Ms Constand told investigators that she had “no interest whatsoever” in a romantic relationship with Mr Cosby, but that they had a “sincere friendship” and she viewed him as a “mentor”.

Almost exactly one year after the alleged incident, Ms Constand went to the police and filed a criminal report.

But in February 2005, then Montgomery County District Attorney Bruce Castor, who defended Donald Trump at his second impeachment trial earlier this year, decided not to bring charges against Mr Cosby, citing “insufficient credible and admissible evidence”.

Ms Constand then filed a civil lawsuit against Mr Cosby, following which 13 other women came forward to make similar claims against him.

The civil lawsuit was settled out of court by Mr Cosby for more than $3m in November 2006, and the testimony it created was kept under seal until 2015, when a federal judge unsealed it as part of a defamation suit filed by seven women who claimed Mr Cosby drugged and sexually assaulted them.

The investigation into Ms Constand’s criminal case was then re-opened because during his deposition Mr Cosby admitted buying Quaaludes, a sedative pill, to have sex with women.

Mr Cosby has claimed that his encounter with Ms Constand was consensual, and was denied parole earlier this year for refusing to take part in sex offender programmes in state prison. He had said he would rather serve the maximum 10 year prison sentence than acknowledge wrongdoing.

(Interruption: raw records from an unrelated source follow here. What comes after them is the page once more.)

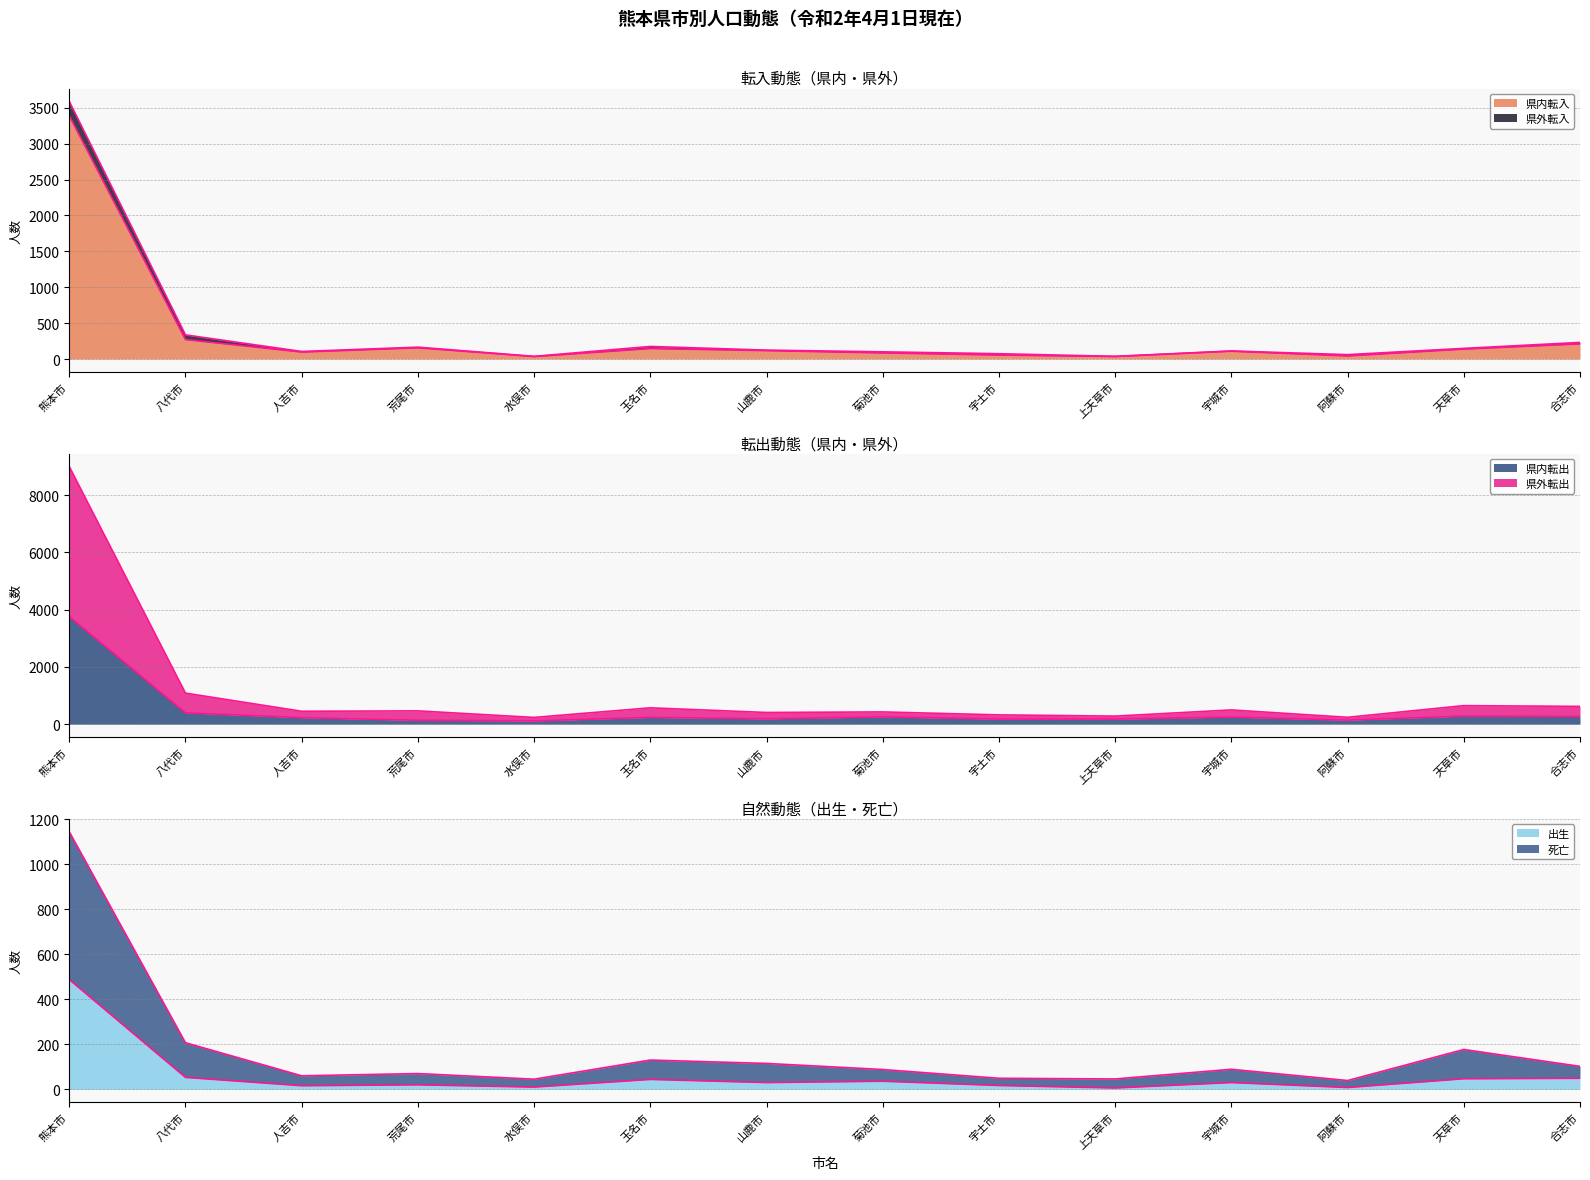

True or false: 死亡 has a value of 60 at 玉名市.

False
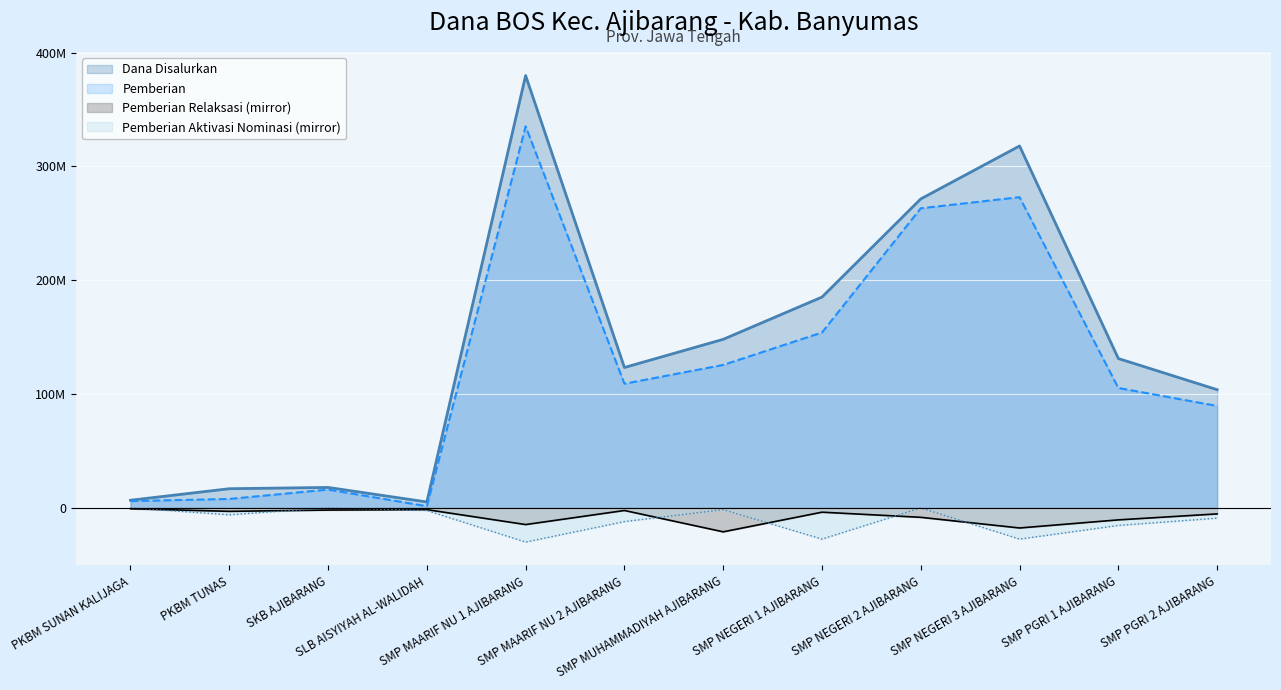

At which label is Pemberian Dari Aktivasi Nominasi closest to -15000000?

SMP PGRI 1 AJIBARANG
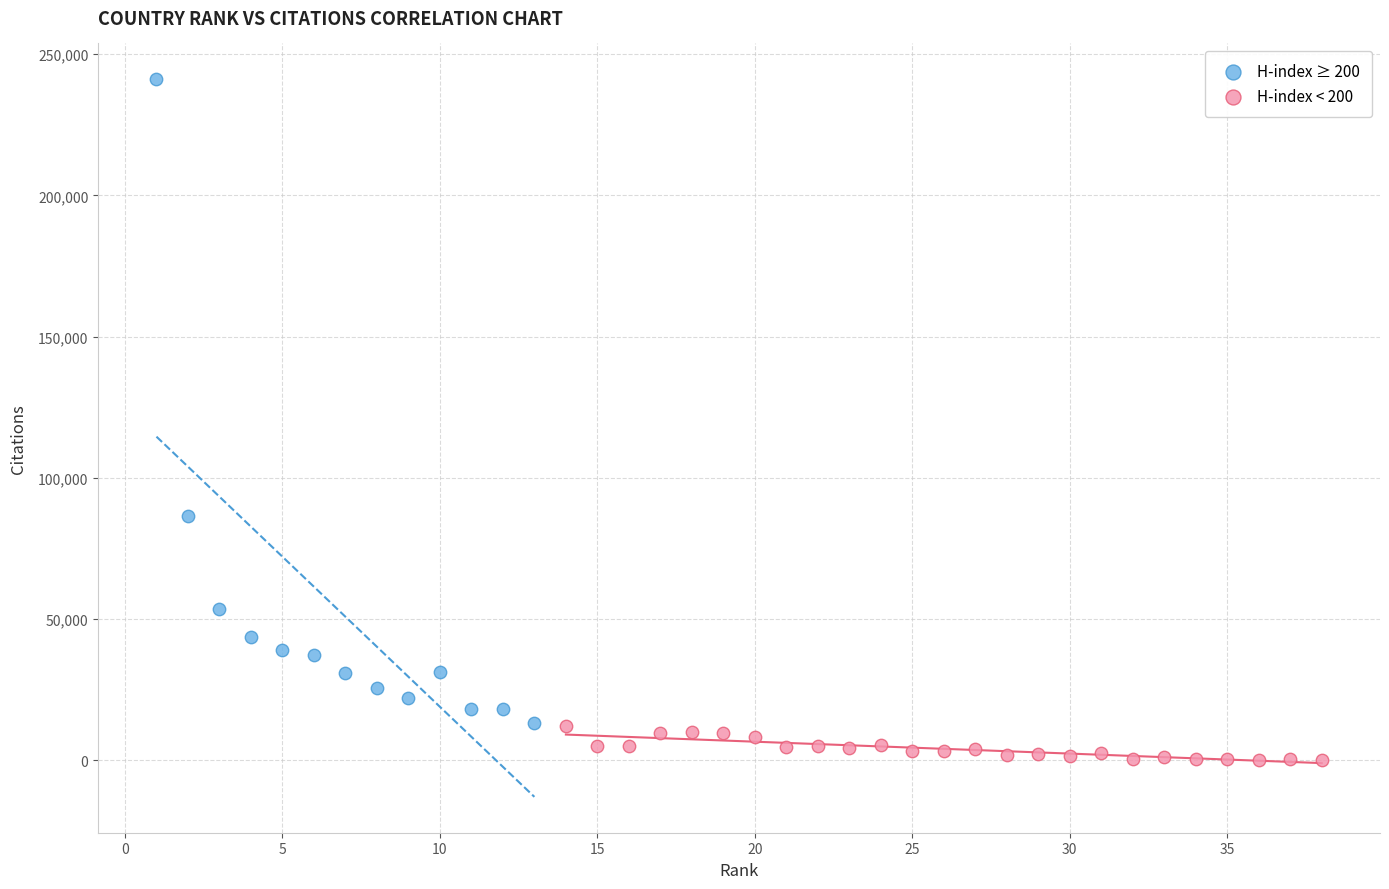

Which series reaches the maximum Y coordinate?

H-index ≥ 200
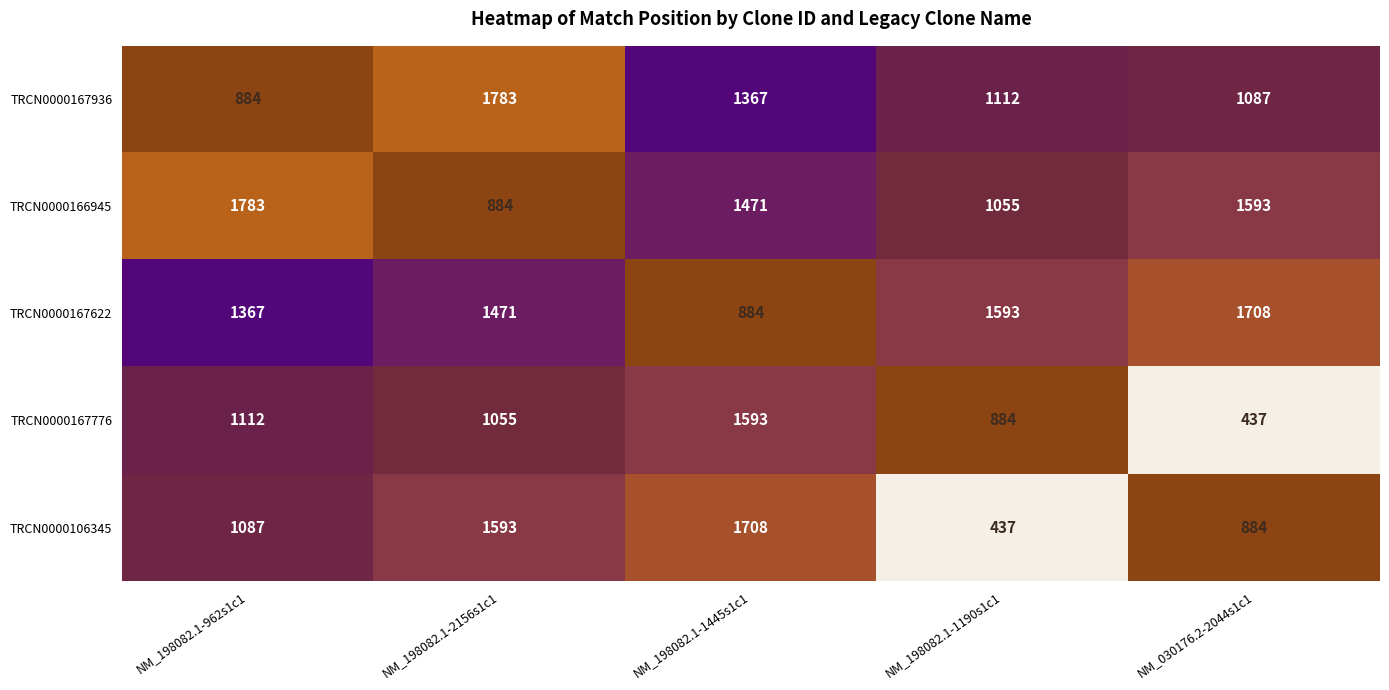

The TRCN0000106345 series shows 437 at NM_198082.1-1190s1c1. True or false?

True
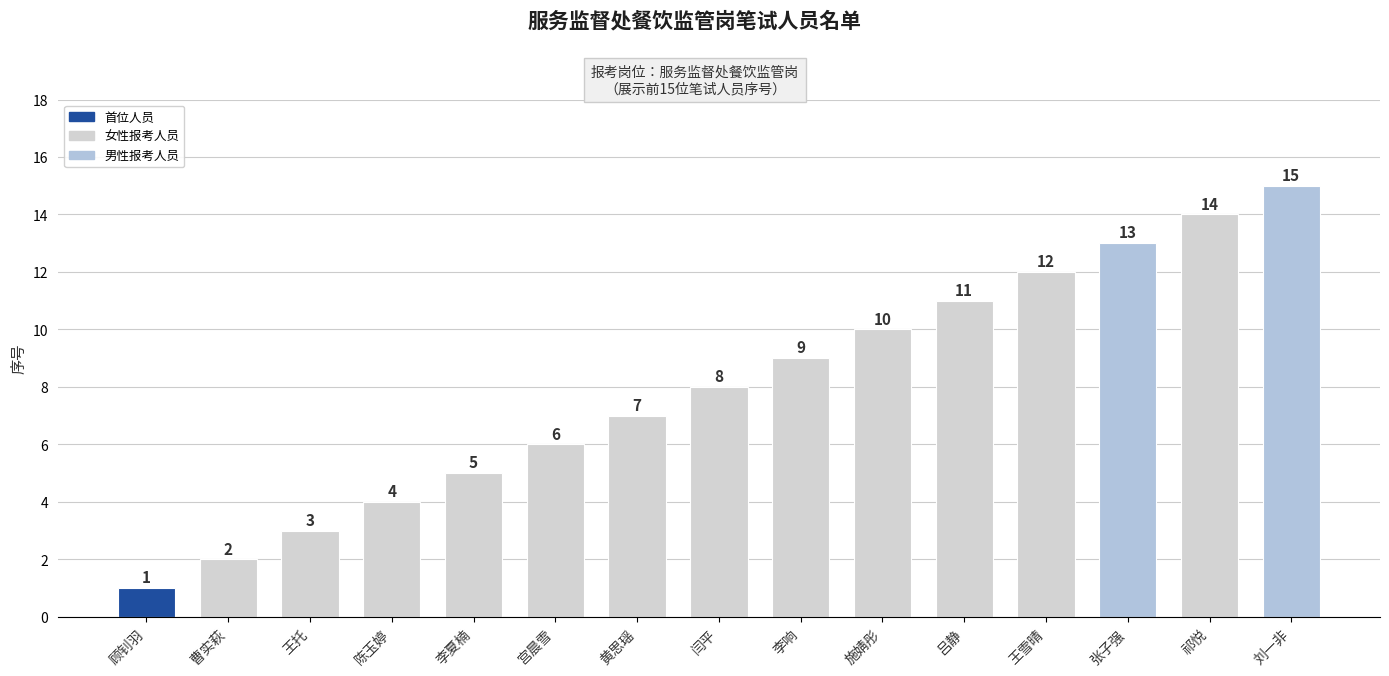

Which has a higher value, 王雪晴 or 曹实萩?

王雪晴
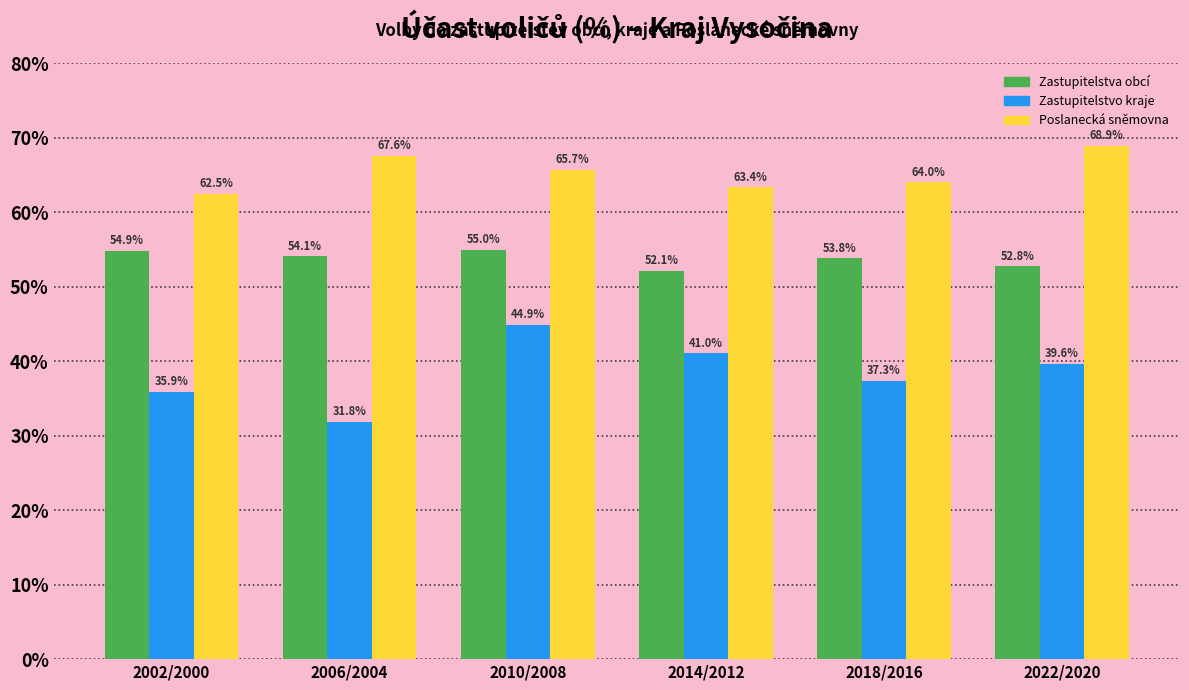

The Poslanecká sněmovna series shows 88.5 at 2010/2008. True or false?

False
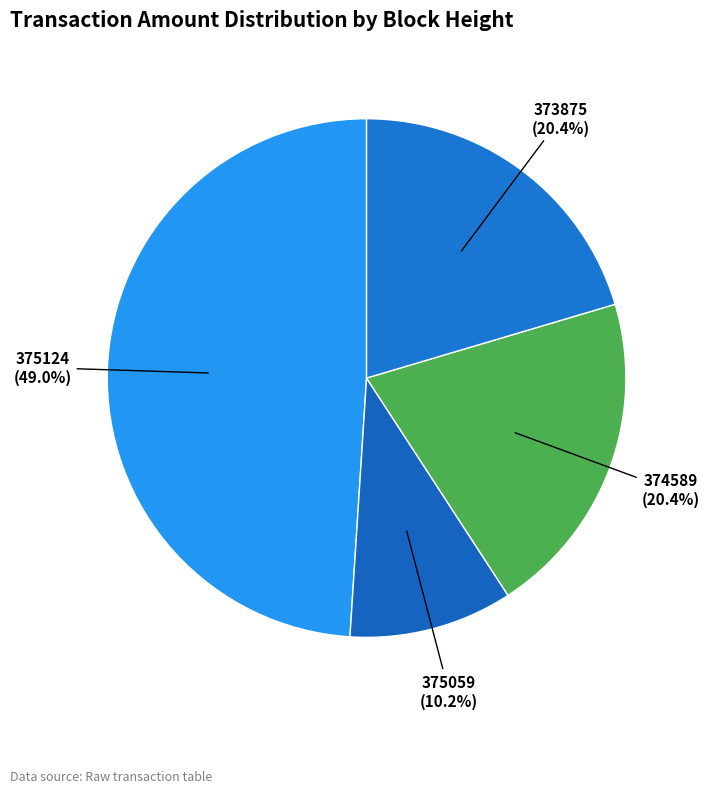

Does any single category account for the majority?

No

One of the women who has claimed she was attacked by Mr Cosby reacted angrily to the decision to overturn his conviction.

Beth Ferrier, 63, has alleged that Mr Cosby attacked her in 1984, and called his release “bulls**t.”

“It’s money and power. He’s so guilty of what he did. It doesn’t matter, and it sets a precedent,” she said in the phone call. “It’s not okay,” she told The New York Post.

“Is it because of power and money that he gets to do this? I’m floored by it. He’s guilty. We got him in prison.”